** Start Listed records **

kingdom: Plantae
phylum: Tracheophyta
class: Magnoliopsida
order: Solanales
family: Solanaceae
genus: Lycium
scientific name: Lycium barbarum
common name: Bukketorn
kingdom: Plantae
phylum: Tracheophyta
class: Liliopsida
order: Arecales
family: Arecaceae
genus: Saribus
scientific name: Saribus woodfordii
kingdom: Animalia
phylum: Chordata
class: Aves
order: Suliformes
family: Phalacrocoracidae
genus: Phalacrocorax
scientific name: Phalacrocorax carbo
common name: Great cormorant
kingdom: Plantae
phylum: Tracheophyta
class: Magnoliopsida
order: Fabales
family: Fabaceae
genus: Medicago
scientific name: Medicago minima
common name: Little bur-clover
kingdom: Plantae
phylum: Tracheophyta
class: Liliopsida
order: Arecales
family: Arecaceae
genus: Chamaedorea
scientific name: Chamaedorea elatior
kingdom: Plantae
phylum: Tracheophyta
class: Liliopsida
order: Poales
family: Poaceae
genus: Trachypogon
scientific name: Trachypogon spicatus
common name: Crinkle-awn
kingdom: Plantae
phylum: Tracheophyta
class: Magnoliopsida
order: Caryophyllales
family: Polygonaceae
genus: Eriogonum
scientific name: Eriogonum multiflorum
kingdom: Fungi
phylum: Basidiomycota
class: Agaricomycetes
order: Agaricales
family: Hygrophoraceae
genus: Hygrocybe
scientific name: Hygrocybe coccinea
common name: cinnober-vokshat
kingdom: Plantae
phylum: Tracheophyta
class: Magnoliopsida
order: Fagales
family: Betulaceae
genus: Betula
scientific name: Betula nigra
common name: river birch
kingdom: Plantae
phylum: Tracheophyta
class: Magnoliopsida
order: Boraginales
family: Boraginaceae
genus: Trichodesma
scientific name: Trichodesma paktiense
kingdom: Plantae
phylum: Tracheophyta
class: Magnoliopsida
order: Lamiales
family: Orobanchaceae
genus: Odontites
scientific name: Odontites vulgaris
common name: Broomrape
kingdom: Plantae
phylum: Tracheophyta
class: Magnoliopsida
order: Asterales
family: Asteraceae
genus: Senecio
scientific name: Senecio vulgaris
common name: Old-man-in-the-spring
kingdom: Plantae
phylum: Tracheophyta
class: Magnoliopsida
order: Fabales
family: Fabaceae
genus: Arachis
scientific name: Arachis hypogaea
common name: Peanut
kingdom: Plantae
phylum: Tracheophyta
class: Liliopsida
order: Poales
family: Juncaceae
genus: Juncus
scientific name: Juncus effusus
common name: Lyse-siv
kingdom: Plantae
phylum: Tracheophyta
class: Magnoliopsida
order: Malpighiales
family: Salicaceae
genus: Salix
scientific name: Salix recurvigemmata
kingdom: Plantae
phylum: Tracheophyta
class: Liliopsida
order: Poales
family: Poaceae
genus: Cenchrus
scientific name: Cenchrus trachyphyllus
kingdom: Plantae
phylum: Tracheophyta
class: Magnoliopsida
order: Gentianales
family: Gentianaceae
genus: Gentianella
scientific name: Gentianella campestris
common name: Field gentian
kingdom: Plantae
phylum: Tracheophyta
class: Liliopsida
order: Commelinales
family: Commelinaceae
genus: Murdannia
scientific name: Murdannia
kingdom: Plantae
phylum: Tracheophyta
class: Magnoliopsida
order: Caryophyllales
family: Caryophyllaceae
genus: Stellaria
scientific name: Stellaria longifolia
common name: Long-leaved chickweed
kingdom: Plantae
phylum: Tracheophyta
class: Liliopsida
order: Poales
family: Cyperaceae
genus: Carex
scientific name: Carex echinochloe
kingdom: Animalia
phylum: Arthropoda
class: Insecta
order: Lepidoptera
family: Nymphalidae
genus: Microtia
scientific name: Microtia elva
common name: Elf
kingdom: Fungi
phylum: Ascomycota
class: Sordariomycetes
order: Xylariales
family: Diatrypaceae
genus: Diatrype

** End Listed records **

Turn every line of the records above into a single numbered list, leaving out any blank lines.

1. kingdom: Plantae
2. phylum: Tracheophyta
3. class: Magnoliopsida
4. order: Solanales
5. family: Solanaceae
6. genus: Lycium
7. scientific name: Lycium barbarum
8. common name: Bukketorn
9. kingdom: Plantae
10. phylum: Tracheophyta
11. class: Liliopsida
12. order: Arecales
13. family: Arecaceae
14. genus: Saribus
15. scientific name: Saribus woodfordii
16. kingdom: Animalia
17. phylum: Chordata
18. class: Aves
19. order: Suliformes
20. family: Phalacrocoracidae
21. genus: Phalacrocorax
22. scientific name: Phalacrocorax carbo
23. common name: Great cormorant
24. kingdom: Plantae
25. phylum: Tracheophyta
26. class: Magnoliopsida
27. order: Fabales
28. family: Fabaceae
29. genus: Medicago
30. scientific name: Medicago minima
31. common name: Little bur-clover
32. kingdom: Plantae
33. phylum: Tracheophyta
34. class: Liliopsida
35. order: Arecales
36. family: Arecaceae
37. genus: Chamaedorea
38. scientific name: Chamaedorea elatior
39. kingdom: Plantae
40. phylum: Tracheophyta
41. class: Liliopsida
42. order: Poales
43. family: Poaceae
44. genus: Trachypogon
45. scientific name: Trachypogon spicatus
46. common name: Crinkle-awn
47. kingdom: Plantae
48. phylum: Tracheophyta
49. class: Magnoliopsida
50. order: Caryophyllales
51. family: Polygonaceae
52. genus: Eriogonum
53. scientific name: Eriogonum multiflorum
54. kingdom: Fungi
55. phylum: Basidiomycota
56. class: Agaricomycetes
57. order: Agaricales
58. family: Hygrophoraceae
59. genus: Hygrocybe
60. scientific name: Hygrocybe coccinea
61. common name: cinnober-vokshat
62. kingdom: Plantae
63. phylum: Tracheophyta
64. class: Magnoliopsida
65. order: Fagales
66. family: Betulaceae
67. genus: Betula
68. scientific name: Betula nigra
69. common name: river birch
70. kingdom: Plantae
71. phylum: Tracheophyta
72. class: Magnoliopsida
73. order: Boraginales
74. family: Boraginaceae
75. genus: Trichodesma
76. scientific name: Trichodesma paktiense
77. kingdom: Plantae
78. phylum: Tracheophyta
79. class: Magnoliopsida
80. order: Lamiales
81. family: Orobanchaceae
82. genus: Odontites
83. scientific name: Odontites vulgaris
84. common name: Broomrape
85. kingdom: Plantae
86. phylum: Tracheophyta
87. class: Magnoliopsida
88. order: Asterales
89. family: Asteraceae
90. genus: Senecio
91. scientific name: Senecio vulgaris
92. common name: Old-man-in-the-spring
93. kingdom: Plantae
94. phylum: Tracheophyta
95. class: Magnoliopsida
96. order: Fabales
97. family: Fabaceae
98. genus: Arachis
99. scientific name: Arachis hypogaea
100. common name: Peanut
101. kingdom: Plantae
102. phylum: Tracheophyta
103. class: Liliopsida
104. order: Poales
105. family: Juncaceae
106. genus: Juncus
107. scientific name: Juncus effusus
108. common name: Lyse-siv
109. kingdom: Plantae
110. phylum: Tracheophyta
111. class: Magnoliopsida
112. order: Malpighiales
113. family: Salicaceae
114. genus: Salix
115. scientific name: Salix recurvigemmata
116. kingdom: Plantae
117. phylum: Tracheophyta
118. class: Liliopsida
119. order: Poales
120. family: Poaceae
121. genus: Cenchrus
122. scientific name: Cenchrus trachyphyllus
123. kingdom: Plantae
124. phylum: Tracheophyta
125. class: Magnoliopsida
126. order: Gentianales
127. family: Gentianaceae
128. genus: Gentianella
129. scientific name: Gentianella campestris
130. common name: Field gentian
131. kingdom: Plantae
132. phylum: Tracheophyta
133. class: Liliopsida
134. order: Commelinales
135. family: Commelinaceae
136. genus: Murdannia
137. scientific name: Murdannia
138. kingdom: Plantae
139. phylum: Tracheophyta
140. class: Magnoliopsida
141. order: Caryophyllales
142. family: Caryophyllaceae
143. genus: Stellaria
144. scientific name: Stellaria longifolia
145. common name: Long-leaved chickweed
146. kingdom: Plantae
147. phylum: Tracheophyta
148. class: Liliopsida
149. order: Poales
150. family: Cyperaceae
151. genus: Carex
152. scientific name: Carex echinochloe
153. kingdom: Animalia
154. phylum: Arthropoda
155. class: Insecta
156. order: Lepidoptera
157. family: Nymphalidae
158. genus: Microtia
159. scientific name: Microtia elva
160. common name: Elf
161. kingdom: Fungi
162. phylum: Ascomycota
163. class: Sordariomycetes
164. order: Xylariales
165. family: Diatrypaceae
166. genus: Diatrype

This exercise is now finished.